The film obviously thinks it’s saying something profound about the grand scheme of life and how it works in mysterious ways or some other fortune-cookie bollocks, but it ends up looking so dumb and pretentious when it tries conveying those messages. There are so many monologues by characters that seem to go on for an eternity – there’s a ten-minute scene where Antonio Banderas’s character is relaying his own past to Javier, but it’s dragged out for so long that it feels more like ten hours – and yet you never really get what they’re trying to say, because the writing is so convoluted and hackneyed that it makes very little sense to anyone except the person writing it, who seems to be under the impression that they’re writing the next big revolutionary piece of philosophy. It will also make several of the characters look and sound utterly crazy, like a scene when Olivia Wilde just bursts into Oscar Isaac’s college fraternity and suddenly goes on to explain her thesis on life being the ultimate unreliable narrator, but she sounds like she’s snorted an entire bag of cocaine before entering and comes across as some ditzy weirdo who has no idea what in the hell she’s actually talking about. There are so many scenes like that, where the writing is so self-important and pretentious that its misguided ambition brings itself down several levels, and you’re left with a movie that thinks way too highly of itself and desperately needs to be brought back down to earth.

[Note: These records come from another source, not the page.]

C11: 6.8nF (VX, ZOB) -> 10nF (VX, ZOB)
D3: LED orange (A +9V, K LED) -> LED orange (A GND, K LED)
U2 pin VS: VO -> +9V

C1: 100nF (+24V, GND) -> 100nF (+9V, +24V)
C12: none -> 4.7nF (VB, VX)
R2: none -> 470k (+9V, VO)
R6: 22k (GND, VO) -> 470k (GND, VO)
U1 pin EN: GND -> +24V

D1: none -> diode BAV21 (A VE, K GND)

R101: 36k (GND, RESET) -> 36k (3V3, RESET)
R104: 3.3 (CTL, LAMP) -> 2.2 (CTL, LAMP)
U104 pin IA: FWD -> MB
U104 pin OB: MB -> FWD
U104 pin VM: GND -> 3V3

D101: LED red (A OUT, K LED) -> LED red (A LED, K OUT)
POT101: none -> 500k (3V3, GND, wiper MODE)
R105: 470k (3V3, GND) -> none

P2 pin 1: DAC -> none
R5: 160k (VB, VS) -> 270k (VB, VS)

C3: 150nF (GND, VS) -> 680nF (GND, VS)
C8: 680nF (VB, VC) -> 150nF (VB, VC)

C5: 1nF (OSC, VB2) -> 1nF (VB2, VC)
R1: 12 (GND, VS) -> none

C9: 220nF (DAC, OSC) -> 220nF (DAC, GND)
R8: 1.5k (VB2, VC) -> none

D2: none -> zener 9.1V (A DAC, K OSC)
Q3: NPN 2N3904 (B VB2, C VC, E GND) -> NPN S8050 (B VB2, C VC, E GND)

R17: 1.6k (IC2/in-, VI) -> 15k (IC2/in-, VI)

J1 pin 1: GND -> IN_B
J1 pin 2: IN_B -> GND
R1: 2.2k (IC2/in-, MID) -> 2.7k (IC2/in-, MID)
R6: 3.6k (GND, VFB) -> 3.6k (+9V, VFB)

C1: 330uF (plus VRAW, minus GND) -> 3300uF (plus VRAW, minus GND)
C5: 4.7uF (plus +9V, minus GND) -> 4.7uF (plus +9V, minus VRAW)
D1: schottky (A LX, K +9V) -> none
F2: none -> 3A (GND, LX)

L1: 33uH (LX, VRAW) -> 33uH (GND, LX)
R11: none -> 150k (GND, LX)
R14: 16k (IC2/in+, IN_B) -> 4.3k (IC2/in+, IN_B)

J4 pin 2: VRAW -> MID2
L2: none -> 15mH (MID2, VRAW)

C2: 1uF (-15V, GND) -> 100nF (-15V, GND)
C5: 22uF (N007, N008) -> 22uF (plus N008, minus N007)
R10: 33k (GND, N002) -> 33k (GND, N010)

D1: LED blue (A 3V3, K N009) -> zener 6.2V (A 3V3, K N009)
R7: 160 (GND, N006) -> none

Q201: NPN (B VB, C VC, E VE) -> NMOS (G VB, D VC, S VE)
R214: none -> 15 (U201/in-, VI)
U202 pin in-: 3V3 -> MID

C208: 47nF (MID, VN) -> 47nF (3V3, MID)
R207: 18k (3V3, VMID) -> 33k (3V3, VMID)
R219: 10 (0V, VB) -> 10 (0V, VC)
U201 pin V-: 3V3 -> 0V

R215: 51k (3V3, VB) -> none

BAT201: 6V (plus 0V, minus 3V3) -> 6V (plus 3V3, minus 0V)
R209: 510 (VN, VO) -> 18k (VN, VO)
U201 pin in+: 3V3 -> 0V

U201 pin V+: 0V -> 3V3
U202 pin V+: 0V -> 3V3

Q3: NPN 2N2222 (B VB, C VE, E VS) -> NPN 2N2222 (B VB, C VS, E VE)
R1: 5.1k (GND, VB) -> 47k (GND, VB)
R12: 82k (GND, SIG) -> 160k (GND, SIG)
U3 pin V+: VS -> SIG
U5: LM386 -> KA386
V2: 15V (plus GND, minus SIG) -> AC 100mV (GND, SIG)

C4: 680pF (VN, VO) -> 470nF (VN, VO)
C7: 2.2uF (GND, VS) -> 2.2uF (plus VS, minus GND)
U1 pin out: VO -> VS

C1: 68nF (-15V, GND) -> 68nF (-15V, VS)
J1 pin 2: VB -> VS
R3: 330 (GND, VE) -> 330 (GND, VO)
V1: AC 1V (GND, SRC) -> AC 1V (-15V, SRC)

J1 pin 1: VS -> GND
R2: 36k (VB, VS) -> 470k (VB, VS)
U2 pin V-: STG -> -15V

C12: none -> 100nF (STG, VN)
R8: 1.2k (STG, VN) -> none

None of the actors can be faulted for making this movie the dreary experience that it is, as these are some great actors working with such a meagre script and misguided direction, and you can’t fault someone for showing up and doing their job as required. That being said, these actors are giving it their best effort, including industry veterans like Mandy Patinkin and Antonio Banderas, and relative newcomers like Olivia Cooke and Laia Costa, who all do what they can to salvage any of the genuine emotion that’s been lost in this appalling screenplay, and to their credit most of them do pretty well here with what they’re given. But it’s still a case of polishing a turd, and although these actors are really trying they really can’t entirely save some of the most manipulative, convoluted and insanely self-righteous dialogue you could possibly start your New Year off with.

I suppose if you are curious about this film, and have heard so many bad things about it that you want to check it out just to see how bad it really is, I would say go for it, but be aware that this isn’t a case of the movie being so bad it’s good, but more like it’s so bad it’s sometimes amusing but most other times really dull. You are going to be subject to endless monologues containing the most pretentious nonsense about life and all its mysteries, and several stories that go nowhere or are so misguided that they end up doing more harm than good; but if that’s your thing, and you want a film that will confirm all of your fortune-cookie sayings overheard in your local Starbucks, then who am I to judge?

There’s clearly an audience for a film like Life Itself, but that audience seems to be in the minority on this occasion.

SO, TO SUM UP…

Life Itself is a dreary exercise in self-righteous writing and direction by Dan Fogelman who gives his talented cast a script so pretentious and full of itself that it undermines their natural abilities and gives the audience a dull, misguided attempt at melodrama to endure.